Gerilya revolusi menjadi semangat juang dikalangan pemuda. Adnan Kapau Gani, Ferdinand Lumbang Tobing, letkol Askari letkol Kawilarang, I. J. Kasimo, K H Masjkur, Teuku Muh Hassan ádalah sebagian tokoh didalam negeri. Diluar negeri dr Sudarsono di New Delhi, H.M Rasjidi di Kairo dan di L.N. Palar di New York melaksanakan diplomasi perjuangan sebagai bagian dari membela Republik Indonesia. PDRI adalah lambang semangat juangn dalam keadaan darurat. PDRI tidak bertahan lama, hanya 207 hari sampai Juli 1949, saat mandat PDRI diserahkan kembali ke Republik Indonesia pimpinan Mon Hatta yg ketika itu memimpin sebagai perdana menteri merangkap Wakil Presiden.

Bela Negara dalam era globalisasi ini sekarang ini ditentukan oleh generasi kelahiran 1978 keatas yang bekiprah di segala bidang pertarungan global pada kurun waktu 2015-2045, menjelang 100 tahun Repubik Indonesia.

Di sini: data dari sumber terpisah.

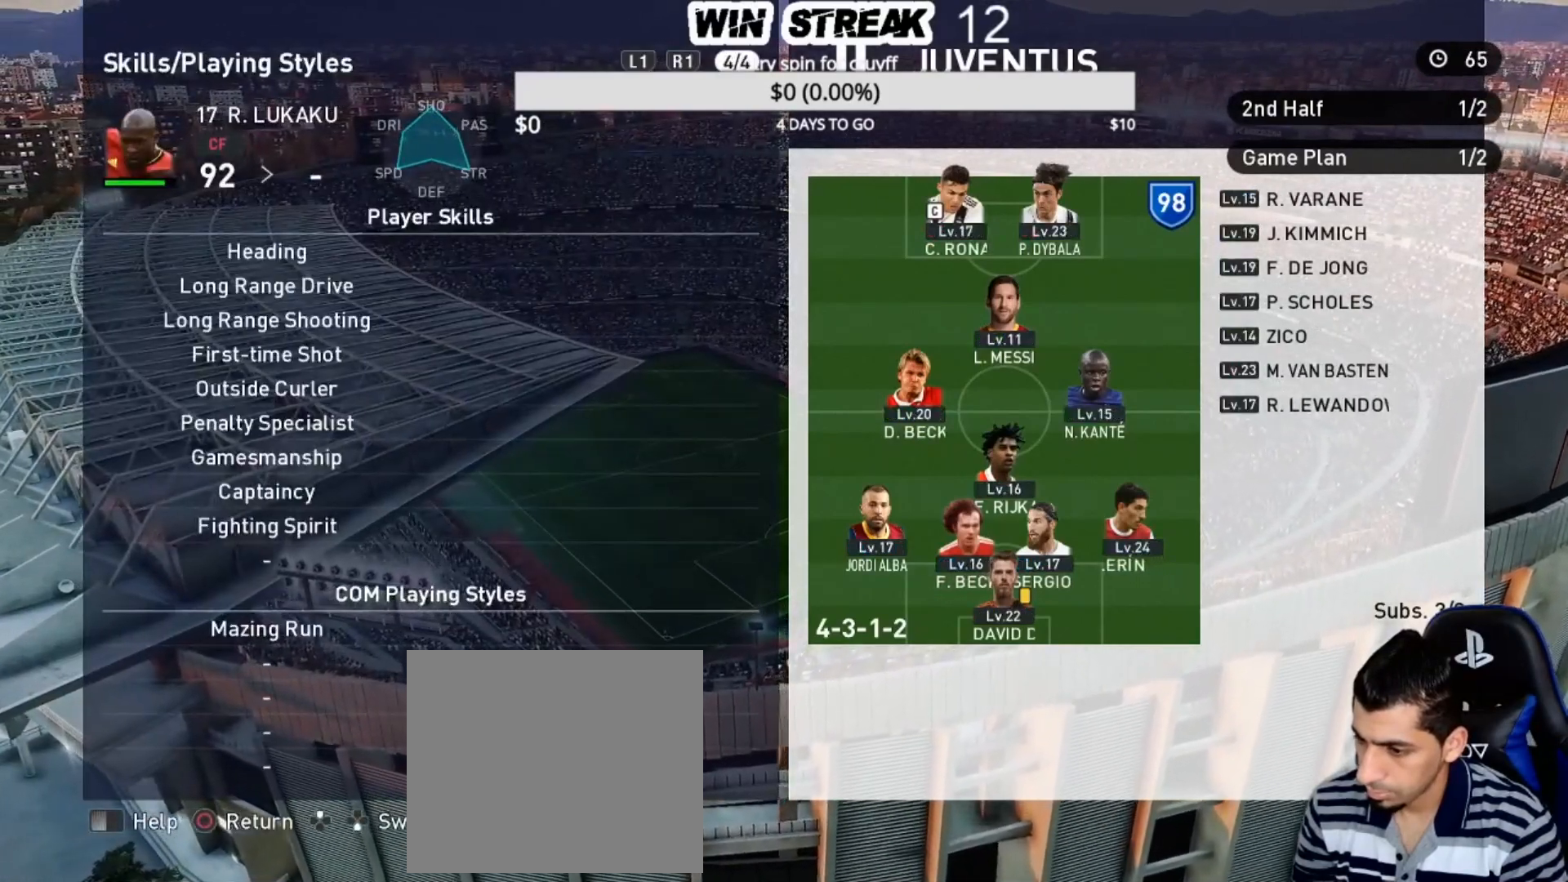
{"buttons": [], "left_stick": "center", "right_stick": "center", "events": []}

Dalam sarasehan tentang ” Peran PDRI dalam perjuangan Republik Indonesia” di Bukittinggi tahun 2007 Menko Polhukam Widodo AS menegaskan “Semua pelaku sejarah PDRI di dalam dan luar negeri , sipil dan militer, telah melaksanakan tugas dengan berani, baik dan benar.” Pada tahun 2008 Dewan Tanda Gelar dan Tanda Jasa megangkat Sjafruddin Prawiranegara dan Mohmad Natsir, tokoh PDRI sebagai Pahlawan Nasional.

Bela Negara kini di disebarluaskan oleh Kementerian Pertahanan dengan dukungan Kementerian Luar Negeri, Kementerian Pendidikan Dasar Menengah, Kementerian Pendidikan Tinggi dan Riset, Kementerian Pemuda Olahraga dan Kementerian Pemberdayaan Apparatur Negara dan Refomasi Birokrasi.
Mereka bertekad bertekad untuk:Bela Tanah Air, bela Budaya dan Adat, bela Sains dan Teknologi, bela Lingkungan Hidup dan Kekayaan Hayati, bela kemahiran Indonesia dalam Finansial Global, bela dalam menjalankan Perang Otak dan Perang Maya. Dan yang paling penting untuk kelangsungan bangsa da negara: seluruh pemuda Angkatan 1998, Angkatan 2008, bertekad untuk membela Sila Keadilan Sosial bagi seluruh Rakyat Indonesia.